*** Block opens ***

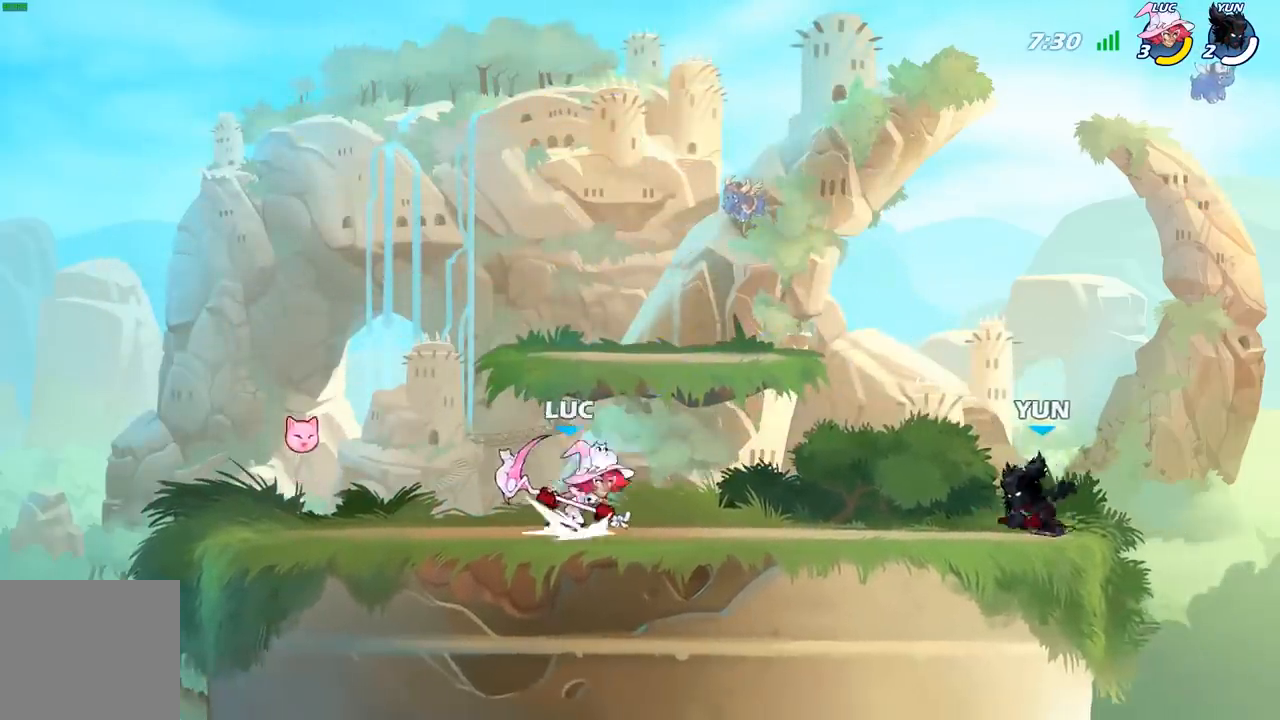
{"buttons": [], "left_stick": "right", "right_stick": "center", "events": [[150, "R2", "up"], [183, "X", "down"], [283, "X", "up"]]}
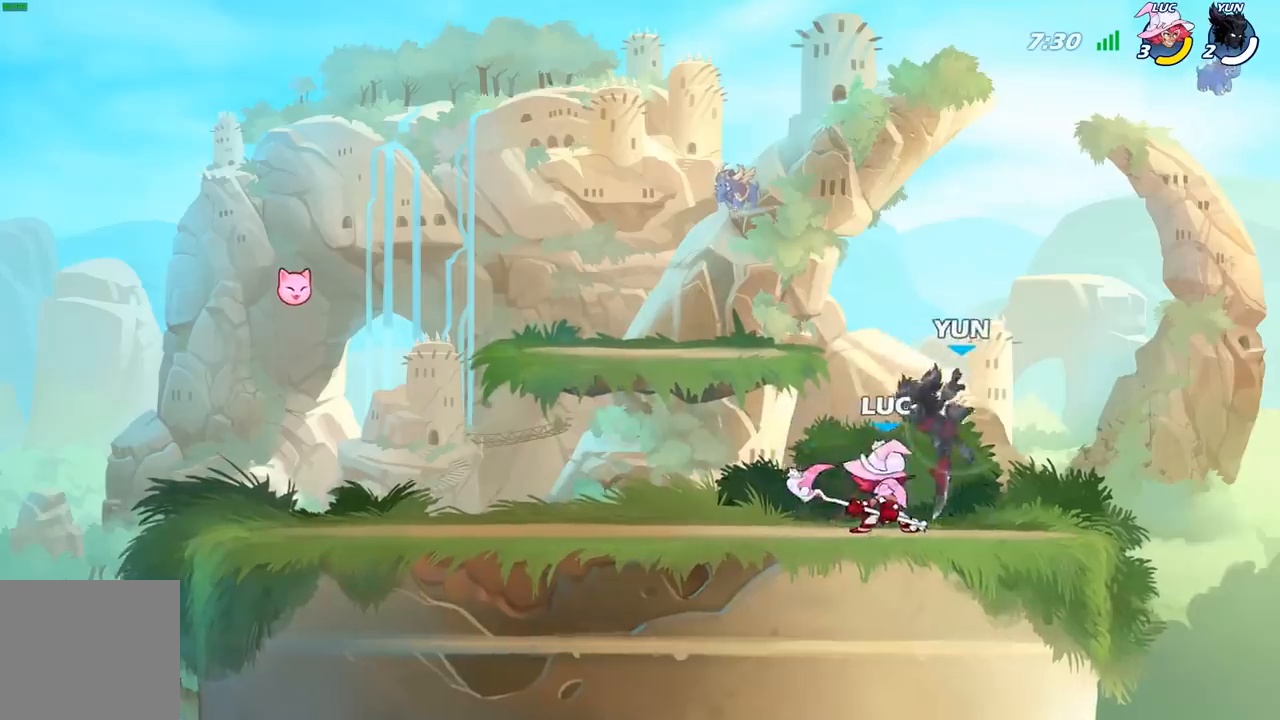
{"buttons": [], "left_stick": "center", "right_stick": "center", "events": [[133, "left_stick", "center"], [217, "X", "down"], [300, "X", "up"]]}
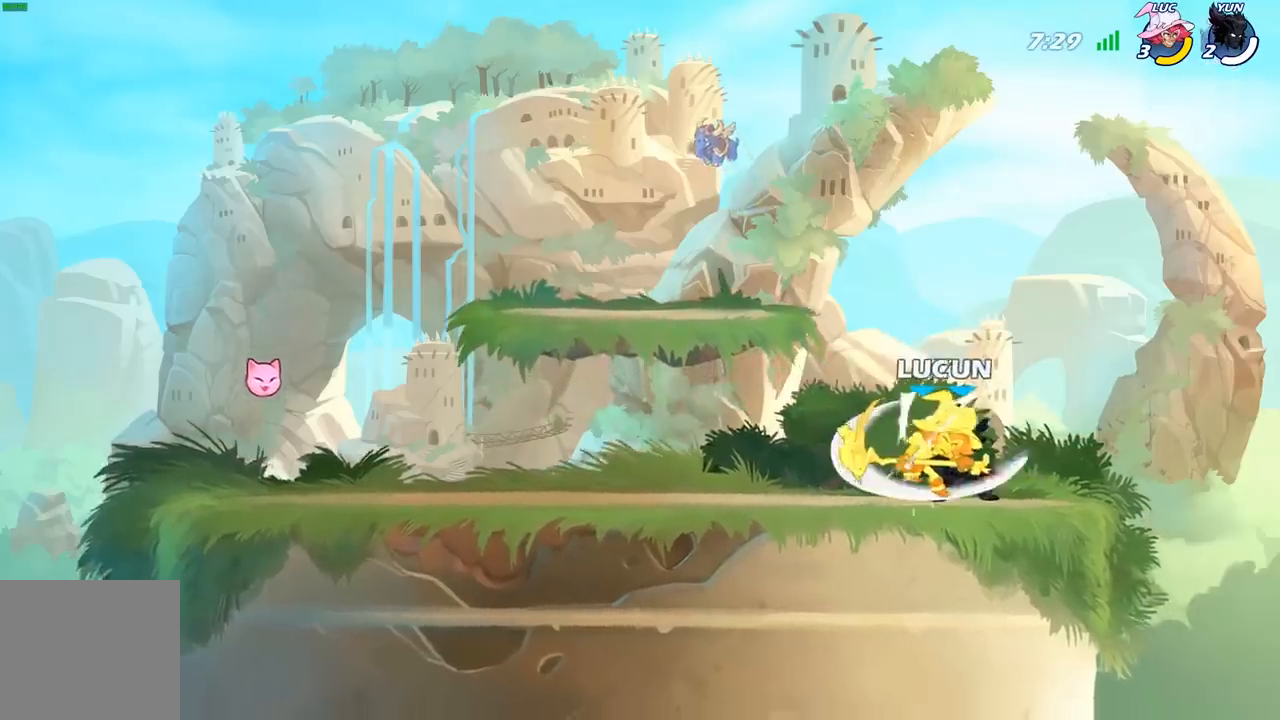
{"buttons": [], "left_stick": "center", "right_stick": "center", "events": []}
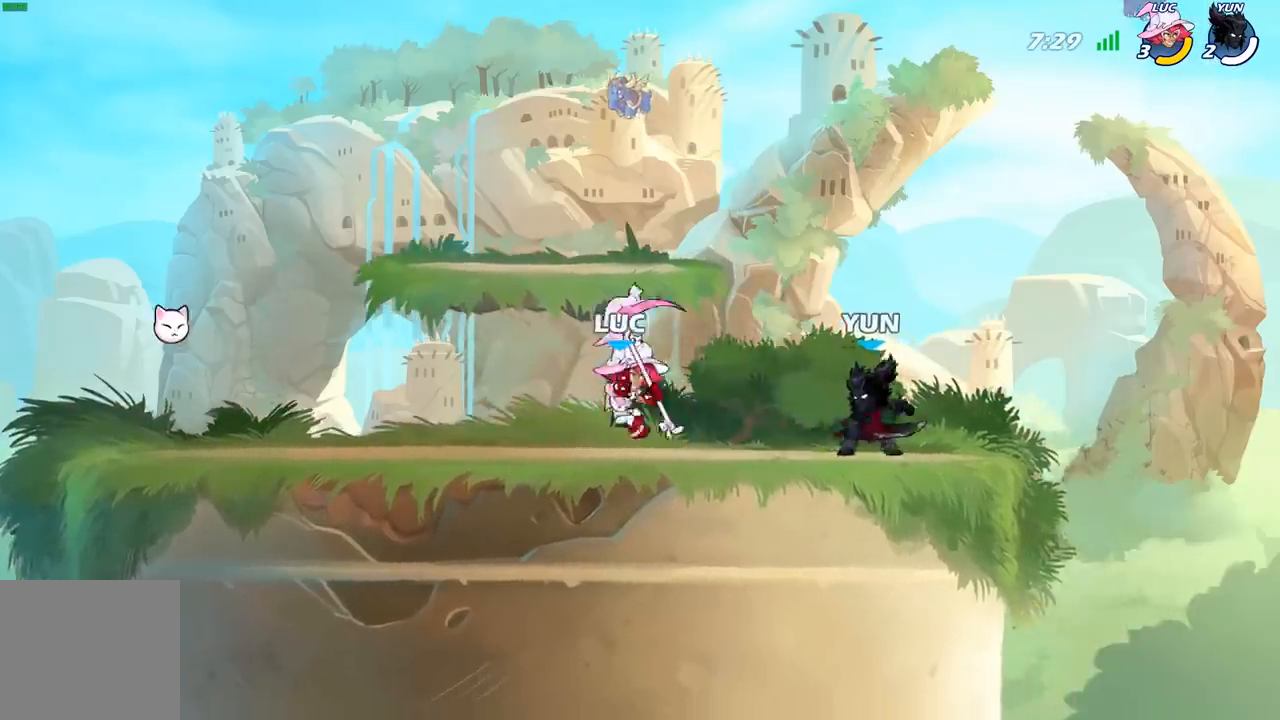
{"buttons": [], "left_stick": "up-left", "right_stick": "center", "events": [[67, "left_stick", "right"], [250, "R2", "down"], [433, "left_stick", "up-left"], [483, "R2", "up"]]}
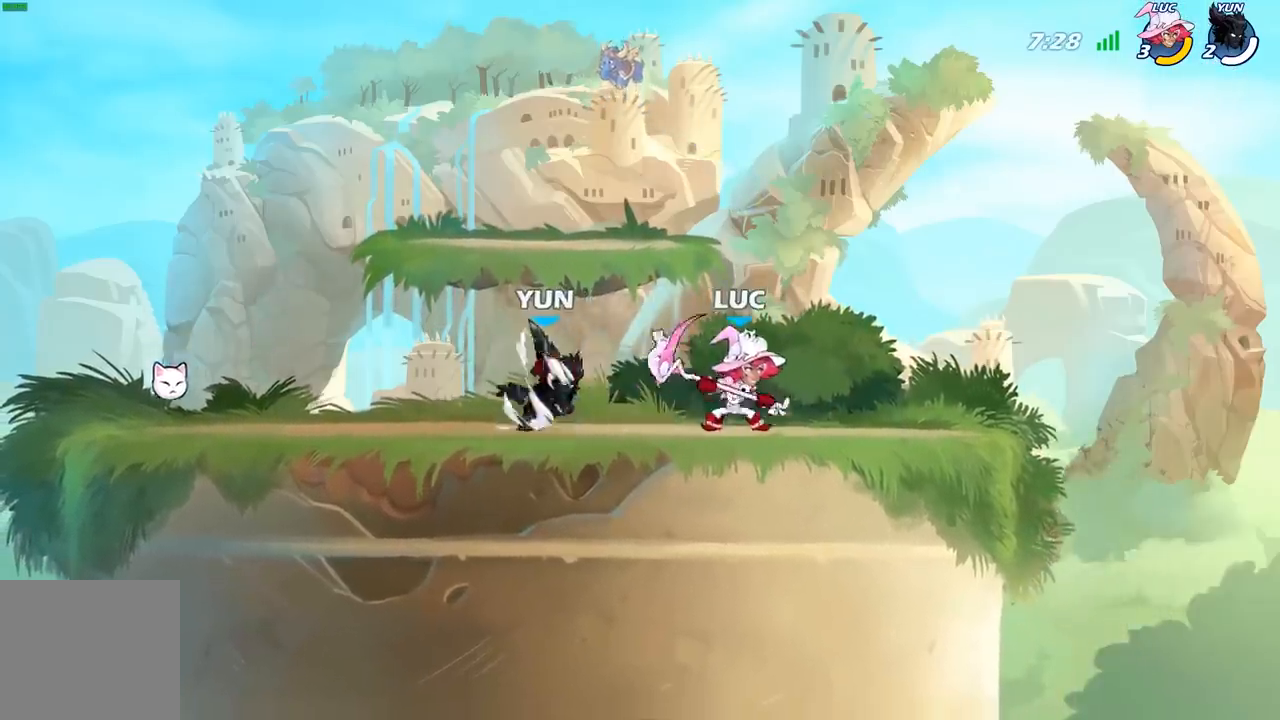
{"buttons": ["A", "R2"], "left_stick": "up-left", "right_stick": "center", "events": [[150, "left_stick", "right"], [383, "A", "down"], [400, "left_stick", "up-left"], [417, "R2", "down"]]}
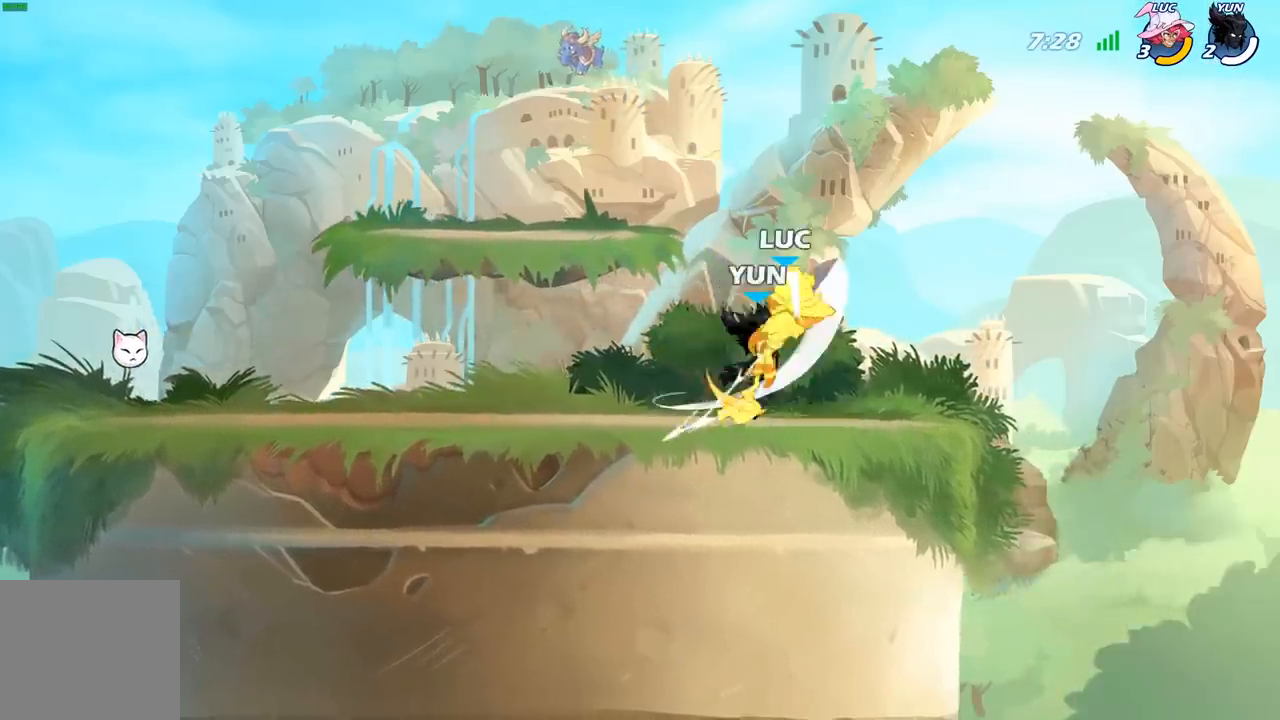
{"buttons": ["R2"], "left_stick": "down-left", "right_stick": "center", "events": [[33, "A", "up"], [100, "R2", "up"], [133, "left_stick", "center"], [183, "left_stick", "down-left"], [250, "R2", "down"]]}
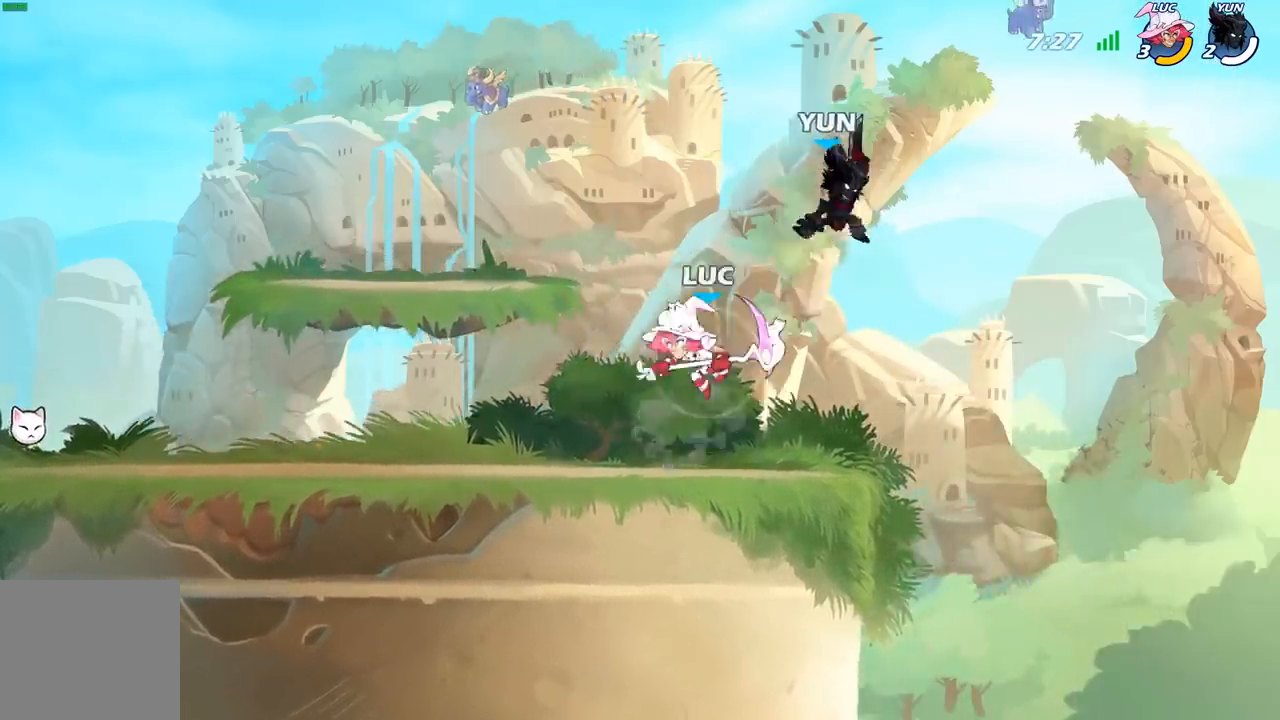
{"buttons": [], "left_stick": "center", "right_stick": "center", "events": [[83, "R2", "up"], [117, "left_stick", "right"], [250, "X", "down"], [250, "left_stick", "center"], [317, "X", "up"]]}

*** Block closes ***

→ **Instructions for the task**: Reproduce every line of the material precisely, omitting its pictures.

→ **Response to this exercise**:
{"buttons": [], "left_stick": "right", "right_stick": "center", "events": [[150, "R2", "up"], [183, "X", "down"], [283, "X", "up"]]}
{"buttons": [], "left_stick": "center", "right_stick": "center", "events": [[133, "left_stick", "center"], [217, "X", "down"], [300, "X", "up"]]}
{"buttons": [], "left_stick": "center", "right_stick": "center", "events": []}
{"buttons": [], "left_stick": "up-left", "right_stick": "center", "events": [[67, "left_stick", "right"], [250, "R2", "down"], [433, "left_stick", "up-left"], [483, "R2", "up"]]}
{"buttons": ["A", "R2"], "left_stick": "up-left", "right_stick": "center", "events": [[150, "left_stick", "right"], [383, "A", "down"], [400, "left_stick", "up-left"], [417, "R2", "down"]]}
{"buttons": ["R2"], "left_stick": "down-left", "right_stick": "center", "events": [[33, "A", "up"], [100, "R2", "up"], [133, "left_stick", "center"], [183, "left_stick", "down-left"], [250, "R2", "down"]]}
{"buttons": [], "left_stick": "center", "right_stick": "center", "events": [[83, "R2", "up"], [117, "left_stick", "right"], [250, "X", "down"], [250, "left_stick", "center"], [317, "X", "up"]]}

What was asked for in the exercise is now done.